:: INFORMATION SHOWN ::
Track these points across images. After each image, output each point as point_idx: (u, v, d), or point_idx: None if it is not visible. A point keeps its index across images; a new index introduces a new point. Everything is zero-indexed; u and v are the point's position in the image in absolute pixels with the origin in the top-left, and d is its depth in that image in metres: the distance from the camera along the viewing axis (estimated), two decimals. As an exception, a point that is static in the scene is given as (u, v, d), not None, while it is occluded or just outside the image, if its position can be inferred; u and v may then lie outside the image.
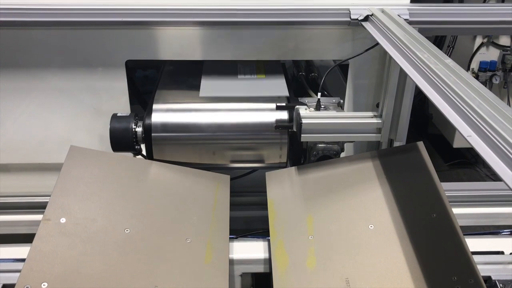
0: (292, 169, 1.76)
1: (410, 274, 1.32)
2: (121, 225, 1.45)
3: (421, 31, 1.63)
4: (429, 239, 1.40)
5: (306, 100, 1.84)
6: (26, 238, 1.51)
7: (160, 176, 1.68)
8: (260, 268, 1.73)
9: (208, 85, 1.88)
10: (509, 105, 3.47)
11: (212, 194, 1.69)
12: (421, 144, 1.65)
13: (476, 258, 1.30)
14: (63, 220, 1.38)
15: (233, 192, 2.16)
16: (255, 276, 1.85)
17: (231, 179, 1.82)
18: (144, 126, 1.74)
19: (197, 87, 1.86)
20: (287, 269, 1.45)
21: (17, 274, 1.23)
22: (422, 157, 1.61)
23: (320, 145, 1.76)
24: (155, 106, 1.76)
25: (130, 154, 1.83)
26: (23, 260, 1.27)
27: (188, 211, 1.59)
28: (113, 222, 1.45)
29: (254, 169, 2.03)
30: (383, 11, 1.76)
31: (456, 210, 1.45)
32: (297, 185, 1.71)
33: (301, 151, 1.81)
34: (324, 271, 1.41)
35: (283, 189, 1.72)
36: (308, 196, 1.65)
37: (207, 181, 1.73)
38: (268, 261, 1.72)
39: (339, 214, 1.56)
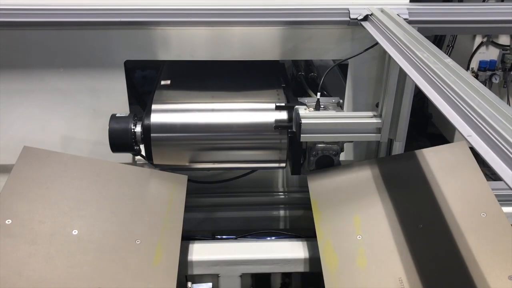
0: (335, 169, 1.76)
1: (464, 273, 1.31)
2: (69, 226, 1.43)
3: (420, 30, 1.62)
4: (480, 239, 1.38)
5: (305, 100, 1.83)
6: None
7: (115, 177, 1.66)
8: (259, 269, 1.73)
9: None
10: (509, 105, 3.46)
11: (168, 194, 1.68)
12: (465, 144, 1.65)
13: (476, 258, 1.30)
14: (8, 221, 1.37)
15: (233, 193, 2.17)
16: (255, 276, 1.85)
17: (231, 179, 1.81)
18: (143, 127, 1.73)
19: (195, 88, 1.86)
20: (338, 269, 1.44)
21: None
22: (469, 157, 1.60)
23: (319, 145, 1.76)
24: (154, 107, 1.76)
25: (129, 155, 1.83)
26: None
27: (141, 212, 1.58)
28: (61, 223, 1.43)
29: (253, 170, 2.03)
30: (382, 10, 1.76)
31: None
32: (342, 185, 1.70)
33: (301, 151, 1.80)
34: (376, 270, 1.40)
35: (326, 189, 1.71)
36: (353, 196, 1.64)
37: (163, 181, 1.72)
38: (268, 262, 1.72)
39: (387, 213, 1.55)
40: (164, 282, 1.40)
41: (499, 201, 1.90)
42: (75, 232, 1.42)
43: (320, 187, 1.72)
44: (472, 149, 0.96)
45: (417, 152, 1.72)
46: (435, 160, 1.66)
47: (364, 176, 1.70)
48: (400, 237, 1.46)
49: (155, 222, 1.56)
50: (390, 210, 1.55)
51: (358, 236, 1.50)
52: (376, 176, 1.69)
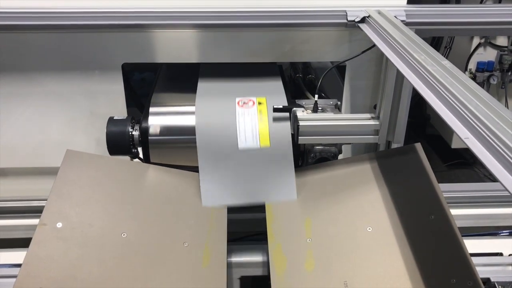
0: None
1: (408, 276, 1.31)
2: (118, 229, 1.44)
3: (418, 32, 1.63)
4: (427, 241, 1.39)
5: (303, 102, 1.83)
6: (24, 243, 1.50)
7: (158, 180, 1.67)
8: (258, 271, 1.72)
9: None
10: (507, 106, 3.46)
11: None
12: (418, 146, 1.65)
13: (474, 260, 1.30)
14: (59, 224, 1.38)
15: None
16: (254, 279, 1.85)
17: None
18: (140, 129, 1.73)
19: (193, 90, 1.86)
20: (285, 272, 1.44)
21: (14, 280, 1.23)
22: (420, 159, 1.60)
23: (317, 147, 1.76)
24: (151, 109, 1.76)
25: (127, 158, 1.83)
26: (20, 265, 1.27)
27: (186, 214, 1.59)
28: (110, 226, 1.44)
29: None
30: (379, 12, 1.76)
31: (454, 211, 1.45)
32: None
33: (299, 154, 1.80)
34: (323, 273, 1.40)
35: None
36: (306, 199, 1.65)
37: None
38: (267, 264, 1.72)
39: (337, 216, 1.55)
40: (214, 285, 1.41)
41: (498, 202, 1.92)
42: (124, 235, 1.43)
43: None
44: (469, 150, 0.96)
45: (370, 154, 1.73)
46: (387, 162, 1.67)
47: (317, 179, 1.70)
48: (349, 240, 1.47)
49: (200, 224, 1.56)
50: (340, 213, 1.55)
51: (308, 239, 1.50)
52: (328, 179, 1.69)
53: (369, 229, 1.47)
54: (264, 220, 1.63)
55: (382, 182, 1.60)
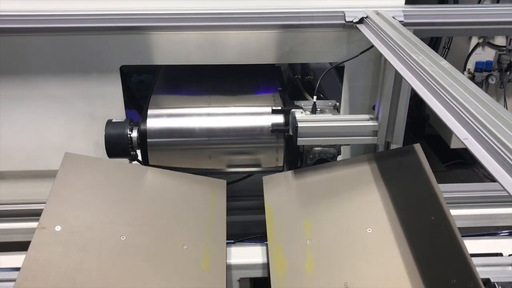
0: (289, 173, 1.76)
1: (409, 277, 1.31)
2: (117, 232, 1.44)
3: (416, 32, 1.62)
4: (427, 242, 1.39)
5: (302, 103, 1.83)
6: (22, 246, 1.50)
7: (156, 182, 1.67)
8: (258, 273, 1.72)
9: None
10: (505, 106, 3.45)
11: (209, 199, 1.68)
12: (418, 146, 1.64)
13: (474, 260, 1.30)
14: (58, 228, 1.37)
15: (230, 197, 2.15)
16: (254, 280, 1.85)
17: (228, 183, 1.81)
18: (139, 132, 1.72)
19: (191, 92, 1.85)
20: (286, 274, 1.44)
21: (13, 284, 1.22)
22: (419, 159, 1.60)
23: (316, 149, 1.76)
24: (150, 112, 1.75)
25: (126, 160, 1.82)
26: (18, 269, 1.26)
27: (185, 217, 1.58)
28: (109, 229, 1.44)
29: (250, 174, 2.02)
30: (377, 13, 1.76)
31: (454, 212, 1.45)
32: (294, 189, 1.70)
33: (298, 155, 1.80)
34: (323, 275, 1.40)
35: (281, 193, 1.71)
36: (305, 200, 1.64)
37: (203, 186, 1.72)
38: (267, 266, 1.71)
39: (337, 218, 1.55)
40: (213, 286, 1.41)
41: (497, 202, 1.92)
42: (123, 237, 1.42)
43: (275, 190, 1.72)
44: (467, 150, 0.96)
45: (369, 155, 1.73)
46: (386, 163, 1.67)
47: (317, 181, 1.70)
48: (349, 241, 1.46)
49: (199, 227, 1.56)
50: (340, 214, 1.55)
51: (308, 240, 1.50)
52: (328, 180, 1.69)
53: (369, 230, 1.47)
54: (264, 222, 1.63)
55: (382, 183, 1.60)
:::
:: INFORMATION SHOWN ::
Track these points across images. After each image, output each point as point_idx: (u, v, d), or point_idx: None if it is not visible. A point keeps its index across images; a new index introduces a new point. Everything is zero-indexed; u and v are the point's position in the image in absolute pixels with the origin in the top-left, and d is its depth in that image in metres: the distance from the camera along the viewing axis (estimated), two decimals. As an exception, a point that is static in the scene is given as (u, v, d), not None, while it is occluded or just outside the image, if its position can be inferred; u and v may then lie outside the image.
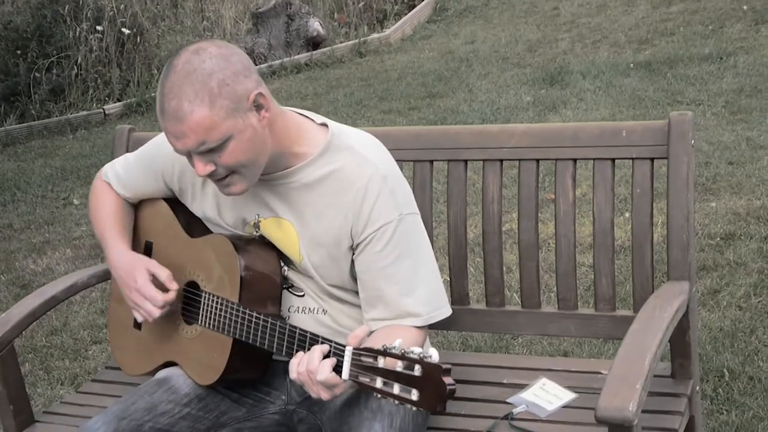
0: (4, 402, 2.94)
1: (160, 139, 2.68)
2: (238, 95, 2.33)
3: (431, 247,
:::
:: INFORMATION SHOWN ::
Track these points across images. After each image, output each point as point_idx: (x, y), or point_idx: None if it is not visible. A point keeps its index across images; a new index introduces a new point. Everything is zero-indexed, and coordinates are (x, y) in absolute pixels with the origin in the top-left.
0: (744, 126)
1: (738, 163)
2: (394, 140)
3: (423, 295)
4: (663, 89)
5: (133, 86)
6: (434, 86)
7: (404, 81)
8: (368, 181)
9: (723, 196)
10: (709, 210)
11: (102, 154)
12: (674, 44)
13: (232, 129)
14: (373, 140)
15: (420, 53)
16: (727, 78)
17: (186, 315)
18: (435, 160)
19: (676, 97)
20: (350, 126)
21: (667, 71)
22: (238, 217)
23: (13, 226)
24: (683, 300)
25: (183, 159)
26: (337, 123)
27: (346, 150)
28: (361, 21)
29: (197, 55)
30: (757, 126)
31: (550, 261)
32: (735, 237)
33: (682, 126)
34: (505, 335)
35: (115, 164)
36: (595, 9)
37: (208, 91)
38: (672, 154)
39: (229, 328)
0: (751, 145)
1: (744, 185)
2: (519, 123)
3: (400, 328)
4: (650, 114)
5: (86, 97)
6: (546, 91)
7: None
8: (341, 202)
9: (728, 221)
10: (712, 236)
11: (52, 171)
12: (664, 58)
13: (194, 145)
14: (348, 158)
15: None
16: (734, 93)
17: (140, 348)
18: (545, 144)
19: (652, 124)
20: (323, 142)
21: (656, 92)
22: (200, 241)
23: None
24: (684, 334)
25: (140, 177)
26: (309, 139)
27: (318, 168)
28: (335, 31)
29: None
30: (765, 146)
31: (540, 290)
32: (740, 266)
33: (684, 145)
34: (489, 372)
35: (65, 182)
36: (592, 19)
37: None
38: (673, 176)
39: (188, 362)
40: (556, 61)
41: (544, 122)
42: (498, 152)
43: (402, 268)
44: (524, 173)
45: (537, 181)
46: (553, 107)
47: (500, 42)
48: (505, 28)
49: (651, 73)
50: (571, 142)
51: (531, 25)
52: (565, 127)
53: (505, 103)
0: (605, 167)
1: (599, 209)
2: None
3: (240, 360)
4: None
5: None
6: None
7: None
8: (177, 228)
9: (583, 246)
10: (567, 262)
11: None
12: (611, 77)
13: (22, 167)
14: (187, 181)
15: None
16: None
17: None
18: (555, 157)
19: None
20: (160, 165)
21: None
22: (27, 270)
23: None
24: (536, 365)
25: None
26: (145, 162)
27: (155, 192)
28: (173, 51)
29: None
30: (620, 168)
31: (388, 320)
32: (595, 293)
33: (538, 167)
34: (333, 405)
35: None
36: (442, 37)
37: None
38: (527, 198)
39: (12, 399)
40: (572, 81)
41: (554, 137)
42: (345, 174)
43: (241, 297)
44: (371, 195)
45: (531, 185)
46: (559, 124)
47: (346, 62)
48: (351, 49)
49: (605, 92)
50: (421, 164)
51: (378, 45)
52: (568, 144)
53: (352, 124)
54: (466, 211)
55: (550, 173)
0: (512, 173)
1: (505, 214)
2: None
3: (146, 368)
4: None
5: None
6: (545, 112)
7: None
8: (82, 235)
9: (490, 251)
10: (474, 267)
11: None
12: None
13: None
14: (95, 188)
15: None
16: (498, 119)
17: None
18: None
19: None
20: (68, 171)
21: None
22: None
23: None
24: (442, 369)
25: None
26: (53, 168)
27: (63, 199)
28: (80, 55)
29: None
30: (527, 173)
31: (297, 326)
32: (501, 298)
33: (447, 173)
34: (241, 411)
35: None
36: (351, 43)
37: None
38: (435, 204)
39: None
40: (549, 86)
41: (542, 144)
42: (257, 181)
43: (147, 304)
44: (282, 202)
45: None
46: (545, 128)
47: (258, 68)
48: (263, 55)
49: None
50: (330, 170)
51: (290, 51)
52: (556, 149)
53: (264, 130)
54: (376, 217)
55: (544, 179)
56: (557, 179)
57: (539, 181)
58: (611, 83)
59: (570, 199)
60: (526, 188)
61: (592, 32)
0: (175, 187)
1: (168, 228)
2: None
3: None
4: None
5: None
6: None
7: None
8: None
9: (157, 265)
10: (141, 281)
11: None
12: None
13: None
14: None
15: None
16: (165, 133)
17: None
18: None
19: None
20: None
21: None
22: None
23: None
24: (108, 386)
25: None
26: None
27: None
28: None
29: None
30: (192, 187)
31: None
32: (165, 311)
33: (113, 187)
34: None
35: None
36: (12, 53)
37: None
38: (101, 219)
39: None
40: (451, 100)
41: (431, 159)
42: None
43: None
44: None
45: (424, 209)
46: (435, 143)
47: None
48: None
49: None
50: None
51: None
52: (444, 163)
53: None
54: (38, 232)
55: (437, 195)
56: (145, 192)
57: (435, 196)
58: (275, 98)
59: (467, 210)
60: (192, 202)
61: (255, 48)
:::
## [INSTRUCTIONS FOR THE TASK]
Copy the lines above exactly, starting at the one with "22: (422, 157, 1.61)" and ending at the one with "46: (435, 160, 1.66)", both included. Leave out any pictures and add nothing else.

## [RESPONSE TO THE EXERCISE]
22: (422, 157, 1.61)
23: (320, 145, 1.76)
24: (155, 106, 1.76)
25: (130, 154, 1.83)
26: (23, 260, 1.27)
27: (188, 211, 1.59)
28: (113, 222, 1.45)
29: (254, 169, 2.03)
30: (383, 11, 1.76)
31: (456, 210, 1.45)
32: (297, 185, 1.71)
33: (301, 151, 1.81)
34: (324, 271, 1.41)
35: (283, 189, 1.72)
36: (308, 196, 1.65)
37: (207, 181, 1.73)
38: (268, 261, 1.72)
39: (339, 214, 1.56)
0: (335, 169, 1.76)
1: (464, 273, 1.31)
2: (69, 226, 1.43)
3: (420, 30, 1.62)
4: (480, 239, 1.38)
5: (305, 100, 1.83)
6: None
7: (115, 177, 1.66)
8: (259, 269, 1.73)
9: None
10: (509, 105, 3.46)
11: (168, 194, 1.68)
12: (465, 144, 1.65)
13: (476, 258, 1.30)
14: (8, 221, 1.37)
15: (233, 193, 2.17)
16: (255, 276, 1.85)
17: (231, 179, 1.81)
18: (143, 127, 1.73)
19: (195, 88, 1.86)
20: (338, 269, 1.44)
21: None
22: (469, 157, 1.60)
23: (319, 145, 1.76)
24: (154, 107, 1.76)
25: (129, 155, 1.83)
26: None
27: (141, 212, 1.58)
28: (61, 223, 1.43)
29: (253, 170, 2.03)
30: (382, 10, 1.76)
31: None
32: (342, 185, 1.70)
33: (301, 151, 1.80)
34: (376, 270, 1.40)
35: (326, 189, 1.71)
36: (353, 196, 1.64)
37: (163, 181, 1.72)
38: (268, 262, 1.72)
39: (387, 213, 1.55)
40: (164, 282, 1.40)
41: (499, 201, 1.90)
42: (75, 232, 1.42)
43: (320, 187, 1.72)
44: (472, 149, 0.96)
45: (417, 152, 1.72)
46: (435, 160, 1.66)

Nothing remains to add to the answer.